The case against caring about inequality at all
Readers of this blog will probably not need convincing that inequality is not something to worry about. We’re more interested in reducing absolute poverty. If you become £100 richer, and I become £50 richer, I say that’s a good thing. But because we’ve become less equal, someone who is concerned with inequality alone would not. But even given this, inequality might matter. Whether we think they should care about it or not, people do, and it makes no more sense to think of that as a ‘bad’ or unimportant desire than thinking a passion for expensive or high-tech watches is bad.
And because people care about it, they might act on it. If inequality makes a revolution or populist, anti-market governments more likely, as Noah Smith suggests it does, then it might reduce investment and growth as well.
Crucially, these harms from inequality come from people’s perceptions of inequality, not necessarily actual inequality. Which makes a new NBER working paper, “Misperceiving Inequality”, rather interesting (hat tip to Bryan Caplan, who quotes some of the key parts directly).
The paper shows that most people know very little about the extent and direction of income inequality in their societies, or where they fit in to the income distribution. This holds for wealth as well as income.
This isn’t a pedantic complaint about imprecision. One question asked people to choose which of five diagrams, above, best described where they live. Responses differed significantly between different countries (68% of Latvians chose Type A, 2% of Danes did), but in almost every country a majority got it wrong.
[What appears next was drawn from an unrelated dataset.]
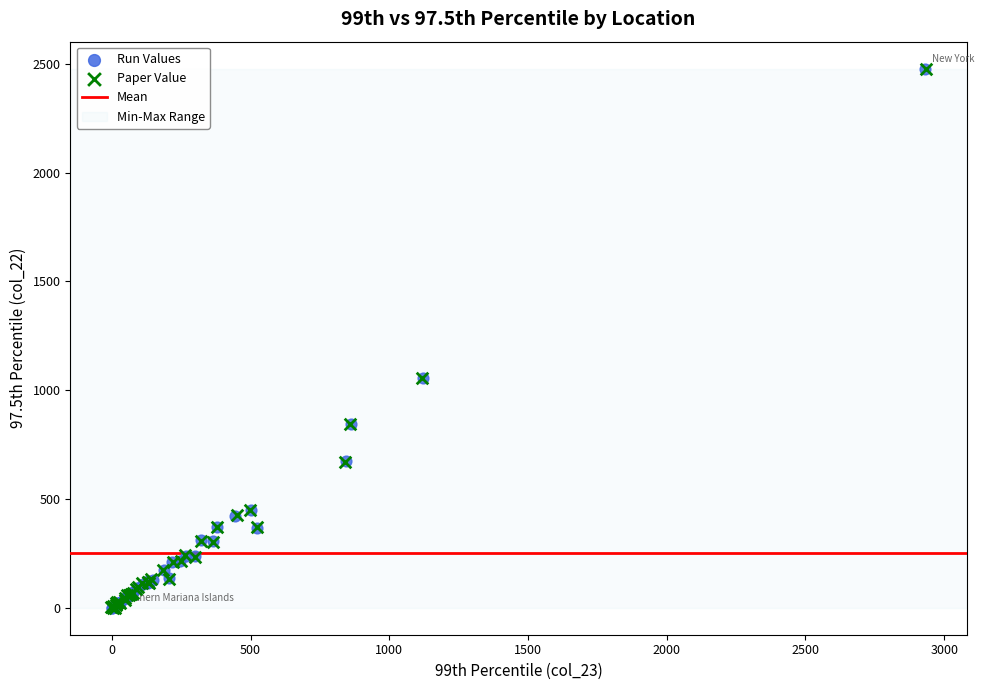

Which series has the largest Y range (max minus min)?

Paper Value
Globally, respondents were able to pick the “right” diagram only slightly better than randomly – 29% got it right, compared to a random baseline of 22.5%. Accuracy differed significantly between countries: 61% of Norwegians got it right, 40% of Britons did, 5% of Ukrainians did. In only five countries out of forty did more than half of respondents guess correctly. (All this uses post-tax-and-transfer data; people’s accuracy is much worse if you use pre-tax-and-transfer data.)
And respondents weren’t even close – looking at how many people were only one diagram off the right one, respondents only did one percentage point better than random (69% versus 68%). As the authors note, “with only five options to choose between, getting within one place of the correct option is not a very difficult task”.
The paper also shows that people are terrible at judging where they fall in the income distribution – 40% of British second-home owners said they were in the bottom half. 3% said they were in the top 10%.
Crucially, given worries about investment and political instability, “In countries where inequality was generally thought to be high, more people supported government redistribution. But demand for redistribution bore no relation to the actual level of inequality.”
There’s too much in the paper to cover in one blogpost, but the results are extremely clear: people’s perceptions of inequality are really, really inaccurate – that holds globally and in all but a handful of Scandinavian countries.
There are some good arguments in favour of reducing inequality based on how people perceive it – that it makes people unhappy, more left-wing, more prone to revolution, more hateful to the people around them.
But this paper shows that those perceptions are related to the realities of inequality only very slightly, if at all. Redistributive policies that reduce actual inequality are costly, and because actual inequality is barely related to perceptions of inequality they may do little to make the country more stable or market-friendly. If these are important problems, we can only solve them by making people feel less unequal – not by making them less unequal in fact. In short: even if people’s perceptions of inequality matter, the reality does not.